Von Knigge jedenfalls ist er weit entfernt. Und Anzüge sind ihm ein Greuel. Doch genau ein Anzug muss es jetzt sein, Frau Osswald besteht darauf.

Halbgehängter im Anzug

“Du hast keine vernünftige Stoffhose. Und deine Jacketts sehen zum Heulen aus. Wenn du die anhast, läufst du rum wie ein Halbgehängter!”

Zum Glück also, dass Osswald für seinen Job als kreativer Freiberufler in den schluffigsten Klamotten herum schlappen kann, die er im Schrank hat; und davon gibt es viele. Immer noch besser jedenfalls als so ein Affenjob mit Anzugzwang, findet Osswald. Aber es gibt auch einige Anlässe, wo das mit dem Schlabberlook nicht sein darf – zumindest meint das Frau Osswald. 

Schnapp den Mops!

Die Einladung nach Mannheim, in ein schickes Restaurant, ist so eine. Frau Osswald und ihre Freundin haben sie ausbaldowert, und anders als bei anderen Treffen, sind diesmal die Männer ausdrücklich willkommen. Die Freundin ist nicht nur die Freundin aus Schultagen, sie ist auch die Anwältin von Frau Osswald. Familienrecht, um genau zu sein. Osswald sitzt also der zukünftigen Scheidungsanwältin seiner Frau gegenüber.

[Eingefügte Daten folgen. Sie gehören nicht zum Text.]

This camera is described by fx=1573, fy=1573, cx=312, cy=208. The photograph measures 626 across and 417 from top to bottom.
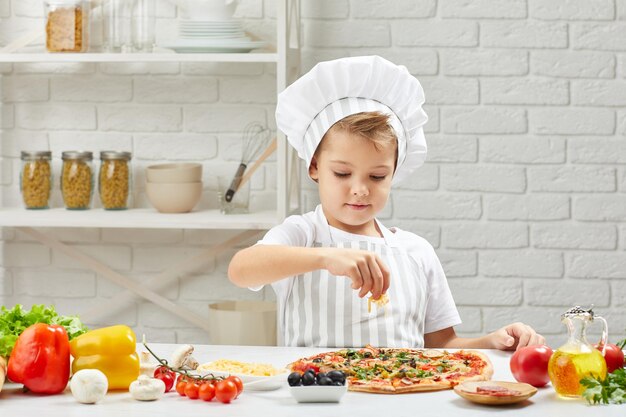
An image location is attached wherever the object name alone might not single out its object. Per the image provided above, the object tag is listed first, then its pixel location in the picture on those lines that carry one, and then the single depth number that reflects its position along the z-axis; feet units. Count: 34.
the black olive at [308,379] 6.77
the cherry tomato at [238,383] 6.82
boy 8.39
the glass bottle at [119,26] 11.29
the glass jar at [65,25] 11.11
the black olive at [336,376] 6.78
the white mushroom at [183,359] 7.33
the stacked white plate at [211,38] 10.85
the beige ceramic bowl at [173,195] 11.17
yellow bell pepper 7.05
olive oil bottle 6.80
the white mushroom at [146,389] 6.83
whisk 11.67
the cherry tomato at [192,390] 6.87
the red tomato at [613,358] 7.23
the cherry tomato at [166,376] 7.05
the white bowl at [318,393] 6.75
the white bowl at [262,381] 6.99
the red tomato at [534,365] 7.04
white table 6.64
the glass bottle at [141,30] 11.26
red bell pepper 6.91
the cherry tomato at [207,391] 6.81
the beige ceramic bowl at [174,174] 11.16
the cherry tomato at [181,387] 6.90
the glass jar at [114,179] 11.28
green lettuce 7.35
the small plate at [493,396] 6.69
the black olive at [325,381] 6.76
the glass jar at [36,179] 11.33
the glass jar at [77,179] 11.28
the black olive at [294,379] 6.78
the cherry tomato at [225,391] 6.76
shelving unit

Wenn er Pech hat. Also muss er gut gekleidet sein und sich zusammenreißen …

Schick ausgehen

Bevor also das schicke Ausgehen angesagt war, musste es erst einmal einen neuen Anzug geben.

Und weil Osswald eh keinen Geschmack hat, besorgt ihm seine Frau Stoffhose und Jackett. Alles passt prima, Frau Osswald kennt die Ausdehnungen ihres Mannes. Anprobieren muss er trotzdem. Als Osswald das Jackett anzieht, knistert etwas in der Innentasche.

Osswald zieht das knisternde Ding heraus. Es ist ein Din-A-4-Blatt, zweimal in der Mitte gefaltet. Dazu eine leere Packung Vivil-Bonbons.
Osswald faltet den Zettel auseinander. Er zeigt eine schlechte, grisselige Fotokopie zweier halbnackter Frauen. So, wie die Frauen in seines Vaters Fotoalben ausgesehen hatten, zu Beginn des vergangenen Jahrhunderts – ungekünstelt, rührend naiv und irgendwie antik.

Osswald fragt seine Frau: “Ist der Anzug neu?”

Anzüglicher Anzug: Zwei nackige Mädels

“Natürlich!”

Er zeigt seiner Frau die Aktfotografie: “Das war in der Innentasche des Jacketts. Es ist eine Botschaft. Von meinem Vater.”

“Ach Blödsinn! Das ist eine Sauerei.”

Frau Osswald bringt den anzüglichen Anzug zum Händler zurück und holt einen anderen. Der ist völlig langweilig, ohne geheime Botschaften aus dem Jenseits. Und er ist ein wenig überflüssig, zumindest zum Date in Mannheim. Die Scheidungsanwältin kommt nur leicht aufgemöbelt daher, der Mann der Scheidungsanwältin in Pollunder und verbeulter Jeans. Während Osswald aufpassen muss, dass er seinen neuen Anzug nicht bekleckert.